The UK Government correctly confirms, in the Government Response, that ratification of the Convention and the Protocol will not solve the Blue Sky issue. Ratification allows registration of interests against UK "debtors" (as defined in the Convention and the Protocol) and in relation to UK-registered aircraft, but this does not resolve general issues of lex situs – creditors must still look to English law (which applies lex situs rules) to determine whether an interest has been validly created or transferred.
Ratification of the Convention and the Protocol may represent an opportunity to make an additional amendment to English law to address the lex situs issues but the Government Response does not indicate that this is a matter the Government is considering.
The Government Response does not set out a timetable for the ratification of the Convention and the Protocol, but notes that there will now be a consultation on the declarations to be made in relation to the treaty.
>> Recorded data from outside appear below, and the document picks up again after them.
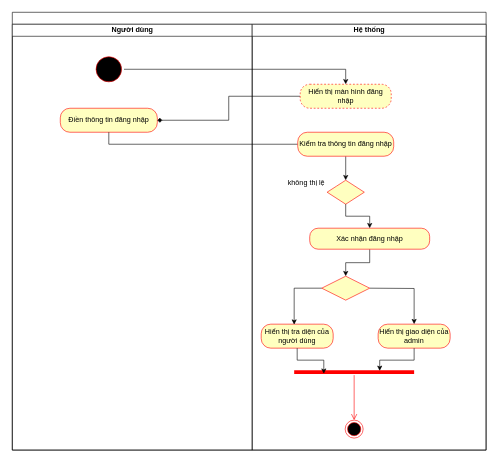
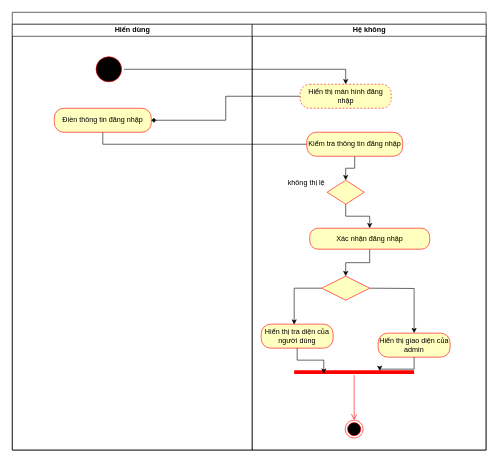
  <mxCell id="0" />
  <mxCell id="1" parent="0" />
  <mxCell id="2" value="" style="swimlane;childLayout=stackLayout;resizeParent=1;resizeParentMax=0;startSize=20;html=1;" vertex="1" parent="1"><mxGeometry x="20" y="20" width="790" height="730" as="geometry"><mxRectangle x="200" y="40" width="50" height="40" as="alternateBounds" /></mxGeometry></mxCell>
- <mxCell id="3" value="Người dùng" style="swimlane;startSize=20;html=1;" vertex="1" parent="2"><mxGeometry y="20" width="400" height="710" as="geometry"><mxRectangle y="20" width="40" height="460" as="alternateBounds" /></mxGeometry></mxCell>
+ <mxCell id="3" value="Hiển dùng" style="swimlane;startSize=20;html=1;" vertex="1" parent="2"><mxGeometry y="20" width="400" height="710" as="geometry"><mxRectangle y="20" width="40" height="460" as="alternateBounds" /></mxGeometry></mxCell>
  <mxCell id="4" value="" style="ellipse;shape=startState;fillColor=#000000;strokeColor=#ff0000;" vertex="1" parent="3"><mxGeometry x="135.611" y="50" width="50.612" height="50.0" as="geometry" /></mxCell>
- <mxCell id="5" value="Điền thông tin đăng nhập" style="rounded=1;whiteSpace=wrap;html=1;arcSize=40;fontColor=#000000;fillColor=#ffffc0;strokeColor=#ff0000;" vertex="1" parent="3"><mxGeometry x="80" y="140" width="161.83" height="40" as="geometry" /></mxCell>
+ <mxCell id="5" value="Điền thông tin đăng nhập" style="rounded=1;whiteSpace=wrap;html=1;arcSize=40;fontColor=#000000;fillColor=#ffffc0;strokeColor=#ff0000;" vertex="1" parent="3"><mxGeometry x="70" y="140" width="161.83" height="40" as="geometry" /></mxCell>
  <mxCell id="6" value="" style="edgeStyle=orthogonalEdgeStyle;rounded=0;orthogonalLoop=1;jettySize=auto;html=1;endArrow=diamond;" edge="1" parent="2" source="12" target="5"><mxGeometry relative="1" as="geometry" /></mxCell>
  <mxCell id="7" style="edgeStyle=orthogonalEdgeStyle;rounded=0;orthogonalLoop=1;jettySize=auto;html=1;exitX=1;exitY=0.5;exitDx=0;exitDy=0;entryX=0.5;entryY=0;entryDx=0;entryDy=0;" edge="1" parent="2" source="4" target="12"><mxGeometry relative="1" as="geometry" /></mxCell>
  <mxCell id="8" style="edgeStyle=orthogonalEdgeStyle;rounded=0;orthogonalLoop=1;jettySize=auto;html=1;exitX=0.5;exitY=1;exitDx=0;exitDy=0;entryX=0;entryY=0.5;entryDx=0;entryDy=0;endArrow=none;" edge="1" parent="2" source="5" target="11"><mxGeometry relative="1" as="geometry" /></mxCell>
- <mxCell id="9" value="Hệ thống" style="swimlane;startSize=20;html=1;" vertex="1" parent="2"><mxGeometry x="400" y="20" width="390" height="710" as="geometry" /></mxCell>
+ <mxCell id="9" value="Hệ không" style="swimlane;startSize=20;html=1;" vertex="1" parent="2"><mxGeometry x="400" y="20" width="390" height="710" as="geometry" /></mxCell>
  <mxCell id="10" style="edgeStyle=orthogonalEdgeStyle;rounded=0;orthogonalLoop=1;jettySize=auto;html=1;exitX=0.5;exitY=1;exitDx=0;exitDy=0;entryX=0.5;entryY=0;entryDx=0;entryDy=0;" edge="1" parent="9" source="11" target="13"><mxGeometry relative="1" as="geometry" /></mxCell>
- <mxCell id="11" value="Kiểm tra thông tin đăng nhập" style="whiteSpace=wrap;html=1;fillColor=#ffffc0;strokeColor=#ff0000;fontColor=#000000;rounded=1;arcSize=40;" vertex="1" parent="9"><mxGeometry x="75.92" y="180" width="160" height="40" as="geometry" /></mxCell>
+ <mxCell id="11" value="Kiểm tra thông tin đăng nhập" style="whiteSpace=wrap;html=1;fillColor=#ffffc0;strokeColor=#ff0000;fontColor=#000000;rounded=1;arcSize=40;" vertex="1" parent="9"><mxGeometry x="90.92" y="180" width="160" height="40" as="geometry" /></mxCell>
  <mxCell id="12" value="Hiển thị màn hình đăng nhập" style="rounded=1;whiteSpace=wrap;html=1;arcSize=40;fontColor=#000000;fillColor=#ffffc0;strokeColor=#ff0000;dashed=1;" vertex="1" parent="9"><mxGeometry x="80" y="100" width="151.83" height="40" as="geometry" /></mxCell>
  <mxCell id="13" value="" style="rhombus;whiteSpace=wrap;html=1;fillColor=#ffffc0;strokeColor=#ff0000;fontColor=#000000;rounded=1;arcSize=0;" vertex="1" parent="9"><mxGeometry x="124.9" y="260" width="62.04" height="40" as="geometry" /></mxCell>
  <mxCell id="14" value="không thị lệ" style="text;html=1;align=center;verticalAlign=middle;resizable=0;points=[];autosize=1;strokeColor=none;fillColor=none;" vertex="1" parent="9"><mxGeometry x="45" y="250" width="90" height="30" as="geometry" /></mxCell>
  <mxCell id="15" style="edgeStyle=orthogonalEdgeStyle;rounded=0;orthogonalLoop=1;jettySize=auto;html=1;exitX=0.5;exitY=1;exitDx=0;exitDy=0;entryX=0.5;entryY=0;entryDx=0;entryDy=0;" edge="1" parent="9" source="16" target="20"><mxGeometry relative="1" as="geometry" /></mxCell>
  <mxCell id="16" value="Xác nhận đăng nhập" style="rounded=1;whiteSpace=wrap;html=1;arcSize=40;fontColor=#000000;fillColor=#ffffc0;strokeColor=#ff0000;" vertex="1" parent="9"><mxGeometry x="95.913" y="340" width="200" height="35" as="geometry" /></mxCell>
  <mxCell id="17" style="edgeStyle=orthogonalEdgeStyle;rounded=0;orthogonalLoop=1;jettySize=auto;html=1;exitX=0.5;exitY=1;exitDx=0;exitDy=0;" edge="1" parent="9" source="13" target="16"><mxGeometry relative="1" as="geometry"><mxPoint x="155.833" y="340" as="targetPoint" /></mxGeometry></mxCell>
  <mxCell id="18" style="edgeStyle=orthogonalEdgeStyle;rounded=0;orthogonalLoop=1;jettySize=auto;html=1;exitX=1;exitY=0.5;exitDx=0;exitDy=0;" edge="1" parent="9" source="20"><mxGeometry relative="1" as="geometry"><mxPoint x="196.138" y="439.69" as="targetPoint" /></mxGeometry></mxCell>
  <mxCell id="19" value="" style="edgeStyle=orthogonalEdgeStyle;rounded=0;orthogonalLoop=1;jettySize=auto;html=1;entryX=0.5;entryY=0;entryDx=0;entryDy=0;" edge="1" parent="9" target="23"><mxGeometry relative="1" as="geometry"><mxPoint x="195.911" y="439.999" as="sourcePoint" /><mxPoint x="295.89" y="480.01" as="targetPoint" /></mxGeometry></mxCell>
  <mxCell id="20" value="" style="rhombus;whiteSpace=wrap;html=1;fontColor=#000000;fillColor=#ffffc0;strokeColor=#ff0000;" vertex="1" parent="9"><mxGeometry x="115.91" y="420" width="80" height="40" as="geometry" /></mxCell>
  <mxCell id="21" value="Hiển thị tra diện của người dùng" style="rounded=1;whiteSpace=wrap;html=1;arcSize=40;fontColor=#000000;fillColor=#ffffc0;strokeColor=#ff0000;" vertex="1" parent="9"><mxGeometry x="15" y="500" width="120" height="40" as="geometry" /></mxCell>
  <mxCell id="22" style="edgeStyle=orthogonalEdgeStyle;rounded=0;orthogonalLoop=1;jettySize=auto;html=1;exitX=0;exitY=0.5;exitDx=0;exitDy=0;entryX=0.458;entryY=0.018;entryDx=0;entryDy=0;entryPerimeter=0;" edge="1" parent="9" source="20" target="21"><mxGeometry relative="1" as="geometry" /></mxCell>
- <mxCell id="23" value="Hiển thị giao diện của admin" style="rounded=1;whiteSpace=wrap;html=1;arcSize=40;fontColor=#000000;fillColor=#ffffc0;strokeColor=#ff0000;" vertex="1" parent="9"><mxGeometry x="210" y="500" width="120" height="40" as="geometry" /></mxCell>
+ <mxCell id="23" value="Hiển thị giao diện của admin" style="rounded=1;whiteSpace=wrap;html=1;arcSize=40;fontColor=#000000;fillColor=#ffffc0;strokeColor=#ff0000;" vertex="1" parent="9"><mxGeometry x="210" y="515" width="120" height="40" as="geometry" /></mxCell>
  <mxCell id="24" value="" style="ellipse;html=1;shape=endState;fillColor=#000000;strokeColor=#ff0000;" vertex="1" parent="9"><mxGeometry x="155.0" y="660" width="30" height="30" as="geometry" /></mxCell>
  <mxCell id="25" value="" style="shape=line;html=1;strokeWidth=6;strokeColor=#ff0000;" vertex="1" parent="9"><mxGeometry x="70" y="575" width="200" height="10" as="geometry" /></mxCell>
  <mxCell id="26" value="" style="edgeStyle=orthogonalEdgeStyle;html=1;verticalAlign=bottom;endArrow=open;endSize=8;strokeColor=#ff0000;rounded=0;entryX=0.5;entryY=0;entryDx=0;entryDy=0;" edge="1" source="25" parent="9" target="24"><mxGeometry relative="1" as="geometry"><mxPoint x="170" y="655" as="targetPoint" /></mxGeometry></mxCell>
  <mxCell id="27" style="edgeStyle=orthogonalEdgeStyle;rounded=0;orthogonalLoop=1;jettySize=auto;html=1;exitX=0.5;exitY=1;exitDx=0;exitDy=0;entryX=0.247;entryY=0.764;entryDx=0;entryDy=0;entryPerimeter=0;" edge="1" parent="9" source="21" target="25"><mxGeometry relative="1" as="geometry" /></mxCell>
  <mxCell id="28" style="edgeStyle=orthogonalEdgeStyle;rounded=0;orthogonalLoop=1;jettySize=auto;html=1;entryX=0.713;entryY=0.283;entryDx=0;entryDy=0;entryPerimeter=0;" edge="1" parent="9" source="23" target="25"><mxGeometry relative="1" as="geometry" /></mxCell>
The UK's choices in relation to the declarations are limited, in certain circumstances, by its membership in the European Union. The EU acceded to the Convention as a "regional economic integration organization" (pursuant to Article 48 of the Convention) and made certain declarations that bind the Member States and have the effect that:
- no Member State may make a declaration in relation to Article XXI of the Protocol, which relates to the jurisdiction that has competency in relation to an aircraft object – Member States' rules governing jurisdiction are determined pursuant to Council Regulation (EC) No. 44/2001 of 22 December 2000 on jurisdiction and the recognition and enforcement of judgment in civil and commercial matters – nor will Member States be able to amend their national law so that the same substantive outcomes are produced as if a declaration had been made;
- no Member State may make a declaration in relation to Article VIII of the Protocol, which relates to the "choice of law" provisions for agreements – Member States' rules governing choice of law are determined pursuant to the Rome I Regulation4 – nor will Member States be able to amend their national law so as to achieve the same result; and
- no Member State may make a declaration in relation to Articles XI or XII of the Protocol, which relate to (a) in the case of Article XI, the insolvency remedies that will apply (i.e., selection of Alternative A or Alternative B) and (b) in the case of Article XII, the required co-operation by national courts in the jurisdiction where the aircraft is located with the applicable foreign courts and foreign insolvency administrators. Member States' rules governing insolvency are subject to Council Regulation (EC) No. 1346/2000 of 20 May 2000 on insolvency proceedings – Member States will, however, be able to amend their national law so as to produce the same substantive result.
Whilst no timetable for implementation was set out in the Government Response, the outlook for implementation in the UK appears to be good. The Government Response clearly and precisely sets out reasons why implementation makes sense for the UK, even if the benefits are not guaranteed, and dismisses the notion that implementation will solve the Blue Sky issue.